* start Entries supplied *

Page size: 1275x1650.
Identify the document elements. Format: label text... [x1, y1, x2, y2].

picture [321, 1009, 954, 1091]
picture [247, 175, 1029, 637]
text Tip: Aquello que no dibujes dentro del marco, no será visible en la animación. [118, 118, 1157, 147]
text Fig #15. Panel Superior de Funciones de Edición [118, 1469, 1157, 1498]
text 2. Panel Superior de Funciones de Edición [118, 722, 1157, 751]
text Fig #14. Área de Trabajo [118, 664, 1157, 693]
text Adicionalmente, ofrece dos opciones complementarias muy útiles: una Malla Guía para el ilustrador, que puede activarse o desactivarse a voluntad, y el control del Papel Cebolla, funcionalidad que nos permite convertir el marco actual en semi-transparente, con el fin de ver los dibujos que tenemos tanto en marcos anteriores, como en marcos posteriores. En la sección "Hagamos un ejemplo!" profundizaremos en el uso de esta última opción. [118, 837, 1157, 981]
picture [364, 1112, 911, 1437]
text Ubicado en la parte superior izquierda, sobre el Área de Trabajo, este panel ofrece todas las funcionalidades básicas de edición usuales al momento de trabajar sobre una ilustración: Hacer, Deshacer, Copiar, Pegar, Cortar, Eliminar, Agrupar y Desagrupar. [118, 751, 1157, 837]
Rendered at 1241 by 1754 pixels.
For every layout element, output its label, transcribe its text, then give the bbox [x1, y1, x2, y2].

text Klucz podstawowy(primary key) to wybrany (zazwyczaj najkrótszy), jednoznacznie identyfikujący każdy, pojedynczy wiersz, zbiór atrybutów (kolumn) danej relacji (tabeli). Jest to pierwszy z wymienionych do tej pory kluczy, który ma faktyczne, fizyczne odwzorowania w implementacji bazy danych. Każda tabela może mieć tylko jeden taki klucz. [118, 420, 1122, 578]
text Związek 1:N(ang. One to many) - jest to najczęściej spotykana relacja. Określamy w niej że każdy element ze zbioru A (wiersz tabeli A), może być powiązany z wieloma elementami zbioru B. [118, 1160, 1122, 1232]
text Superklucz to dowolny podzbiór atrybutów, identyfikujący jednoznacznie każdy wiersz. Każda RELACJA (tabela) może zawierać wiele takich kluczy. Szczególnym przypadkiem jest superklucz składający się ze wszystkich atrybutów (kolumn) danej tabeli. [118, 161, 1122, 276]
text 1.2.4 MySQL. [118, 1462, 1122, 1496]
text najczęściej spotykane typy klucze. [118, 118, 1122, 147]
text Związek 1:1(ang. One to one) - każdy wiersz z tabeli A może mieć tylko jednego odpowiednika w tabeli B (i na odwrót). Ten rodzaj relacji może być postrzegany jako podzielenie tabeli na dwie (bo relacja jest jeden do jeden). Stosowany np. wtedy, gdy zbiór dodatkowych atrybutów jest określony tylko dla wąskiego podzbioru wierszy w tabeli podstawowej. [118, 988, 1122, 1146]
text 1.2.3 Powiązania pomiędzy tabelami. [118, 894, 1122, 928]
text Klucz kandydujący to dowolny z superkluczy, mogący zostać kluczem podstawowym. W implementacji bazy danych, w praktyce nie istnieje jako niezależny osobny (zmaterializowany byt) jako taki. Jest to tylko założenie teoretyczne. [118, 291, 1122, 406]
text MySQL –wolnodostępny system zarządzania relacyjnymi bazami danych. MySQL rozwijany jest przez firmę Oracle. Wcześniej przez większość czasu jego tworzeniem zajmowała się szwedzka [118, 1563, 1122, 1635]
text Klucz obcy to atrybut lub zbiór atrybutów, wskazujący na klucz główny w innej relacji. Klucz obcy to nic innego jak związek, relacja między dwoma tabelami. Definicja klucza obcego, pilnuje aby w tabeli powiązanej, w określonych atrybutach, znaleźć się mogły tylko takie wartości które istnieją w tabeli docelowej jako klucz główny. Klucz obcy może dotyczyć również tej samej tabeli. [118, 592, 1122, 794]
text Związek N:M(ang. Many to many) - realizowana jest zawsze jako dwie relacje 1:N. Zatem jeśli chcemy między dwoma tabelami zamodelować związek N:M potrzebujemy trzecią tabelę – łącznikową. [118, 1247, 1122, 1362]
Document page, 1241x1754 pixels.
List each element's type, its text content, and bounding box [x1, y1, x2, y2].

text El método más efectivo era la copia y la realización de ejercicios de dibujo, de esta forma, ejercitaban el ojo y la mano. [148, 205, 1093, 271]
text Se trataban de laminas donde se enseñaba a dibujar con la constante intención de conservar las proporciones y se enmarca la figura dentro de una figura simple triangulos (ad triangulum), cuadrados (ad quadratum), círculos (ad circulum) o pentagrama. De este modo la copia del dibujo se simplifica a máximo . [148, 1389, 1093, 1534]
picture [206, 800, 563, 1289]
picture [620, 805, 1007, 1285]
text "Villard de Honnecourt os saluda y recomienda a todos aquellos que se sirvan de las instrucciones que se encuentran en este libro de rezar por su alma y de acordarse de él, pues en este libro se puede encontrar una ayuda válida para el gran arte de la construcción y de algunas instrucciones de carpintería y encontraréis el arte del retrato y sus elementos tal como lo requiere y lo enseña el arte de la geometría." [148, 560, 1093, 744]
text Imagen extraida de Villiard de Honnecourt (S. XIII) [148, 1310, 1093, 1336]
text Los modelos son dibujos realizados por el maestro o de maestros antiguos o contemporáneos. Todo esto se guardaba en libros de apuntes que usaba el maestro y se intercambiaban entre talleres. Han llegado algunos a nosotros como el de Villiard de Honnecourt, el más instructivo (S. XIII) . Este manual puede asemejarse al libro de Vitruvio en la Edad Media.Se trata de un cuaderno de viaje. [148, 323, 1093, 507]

* end Entries supplied *

> [Challenge] Reproduce each of the rows above verbatim, keeping their order.

> [Solution below]
Page size: 1275x1650.
Identify the document elements. Format: label text... [x1, y1, x2, y2].

picture [321, 1009, 954, 1091]
picture [247, 175, 1029, 637]
text Tip: Aquello que no dibujes dentro del marco, no será visible en la animación. [118, 118, 1157, 147]
text Fig #15. Panel Superior de Funciones de Edición [118, 1469, 1157, 1498]
text 2. Panel Superior de Funciones de Edición [118, 722, 1157, 751]
text Fig #14. Área de Trabajo [118, 664, 1157, 693]
text Adicionalmente, ofrece dos opciones complementarias muy útiles: una Malla Guía para el ilustrador, que puede activarse o desactivarse a voluntad, y el control del Papel Cebolla, funcionalidad que nos permite convertir el marco actual en semi-transparente, con el fin de ver los dibujos que tenemos tanto en marcos anteriores, como en marcos posteriores. En la sección "Hagamos un ejemplo!" profundizaremos en el uso de esta última opción. [118, 837, 1157, 981]
picture [364, 1112, 911, 1437]
text Ubicado en la parte superior izquierda, sobre el Área de Trabajo, este panel ofrece todas las funcionalidades básicas de edición usuales al momento de trabajar sobre una ilustración: Hacer, Deshacer, Copiar, Pegar, Cortar, Eliminar, Agrupar y Desagrupar. [118, 751, 1157, 837]
Rendered at 1241 by 1754 pixels.
For every layout element, output its label, transcribe its text, then give the bbox [x1, y1, x2, y2].

text Klucz podstawowy(primary key) to wybrany (zazwyczaj najkrótszy), jednoznacznie identyfikujący każdy, pojedynczy wiersz, zbiór atrybutów (kolumn) danej relacji (tabeli). Jest to pierwszy z wymienionych do tej pory kluczy, który ma faktyczne, fizyczne odwzorowania w implementacji bazy danych. Każda tabela może mieć tylko jeden taki klucz. [118, 420, 1122, 578]
text Związek 1:N(ang. One to many) - jest to najczęściej spotykana relacja. Określamy w niej że każdy element ze zbioru A (wiersz tabeli A), może być powiązany z wieloma elementami zbioru B. [118, 1160, 1122, 1232]
text Superklucz to dowolny podzbiór atrybutów, identyfikujący jednoznacznie każdy wiersz. Każda RELACJA (tabela) może zawierać wiele takich kluczy. Szczególnym przypadkiem jest superklucz składający się ze wszystkich atrybutów (kolumn) danej tabeli. [118, 161, 1122, 276]
text 1.2.4 MySQL. [118, 1462, 1122, 1496]
text najczęściej spotykane typy klucze. [118, 118, 1122, 147]
text Związek 1:1(ang. One to one) - każdy wiersz z tabeli A może mieć tylko jednego odpowiednika w tabeli B (i na odwrót). Ten rodzaj relacji może być postrzegany jako podzielenie tabeli na dwie (bo relacja jest jeden do jeden). Stosowany np. wtedy, gdy zbiór dodatkowych atrybutów jest określony tylko dla wąskiego podzbioru wierszy w tabeli podstawowej. [118, 988, 1122, 1146]
text 1.2.3 Powiązania pomiędzy tabelami. [118, 894, 1122, 928]
text Klucz kandydujący to dowolny z superkluczy, mogący zostać kluczem podstawowym. W implementacji bazy danych, w praktyce nie istnieje jako niezależny osobny (zmaterializowany byt) jako taki. Jest to tylko założenie teoretyczne. [118, 291, 1122, 406]
text MySQL –wolnodostępny system zarządzania relacyjnymi bazami danych. MySQL rozwijany jest przez firmę Oracle. Wcześniej przez większość czasu jego tworzeniem zajmowała się szwedzka [118, 1563, 1122, 1635]
text Klucz obcy to atrybut lub zbiór atrybutów, wskazujący na klucz główny w innej relacji. Klucz obcy to nic innego jak związek, relacja między dwoma tabelami. Definicja klucza obcego, pilnuje aby w tabeli powiązanej, w określonych atrybutach, znaleźć się mogły tylko takie wartości które istnieją w tabeli docelowej jako klucz główny. Klucz obcy może dotyczyć również tej samej tabeli. [118, 592, 1122, 794]
text Związek N:M(ang. Many to many) - realizowana jest zawsze jako dwie relacje 1:N. Zatem jeśli chcemy między dwoma tabelami zamodelować związek N:M potrzebujemy trzecią tabelę – łącznikową. [118, 1247, 1122, 1362]
Document page, 1241x1754 pixels.
List each element's type, its text content, and bounding box [x1, y1, x2, y2].

text El método más efectivo era la copia y la realización de ejercicios de dibujo, de esta forma, ejercitaban el ojo y la mano. [148, 205, 1093, 271]
text Se trataban de laminas donde se enseñaba a dibujar con la constante intención de conservar las proporciones y se enmarca la figura dentro de una figura simple triangulos (ad triangulum), cuadrados (ad quadratum), círculos (ad circulum) o pentagrama. De este modo la copia del dibujo se simplifica a máximo . [148, 1389, 1093, 1534]
picture [206, 800, 563, 1289]
picture [620, 805, 1007, 1285]
text "Villard de Honnecourt os saluda y recomienda a todos aquellos que se sirvan de las instrucciones que se encuentran en este libro de rezar por su alma y de acordarse de él, pues en este libro se puede encontrar una ayuda válida para el gran arte de la construcción y de algunas instrucciones de carpintería y encontraréis el arte del retrato y sus elementos tal como lo requiere y lo enseña el arte de la geometría." [148, 560, 1093, 744]
text Imagen extraida de Villiard de Honnecourt (S. XIII) [148, 1310, 1093, 1336]
text Los modelos son dibujos realizados por el maestro o de maestros antiguos o contemporáneos. Todo esto se guardaba en libros de apuntes que usaba el maestro y se intercambiaban entre talleres. Han llegado algunos a nosotros como el de Villiard de Honnecourt, el más instructivo (S. XIII) . Este manual puede asemejarse al libro de Vitruvio en la Edad Media.Se trata de un cuaderno de viaje. [148, 323, 1093, 507]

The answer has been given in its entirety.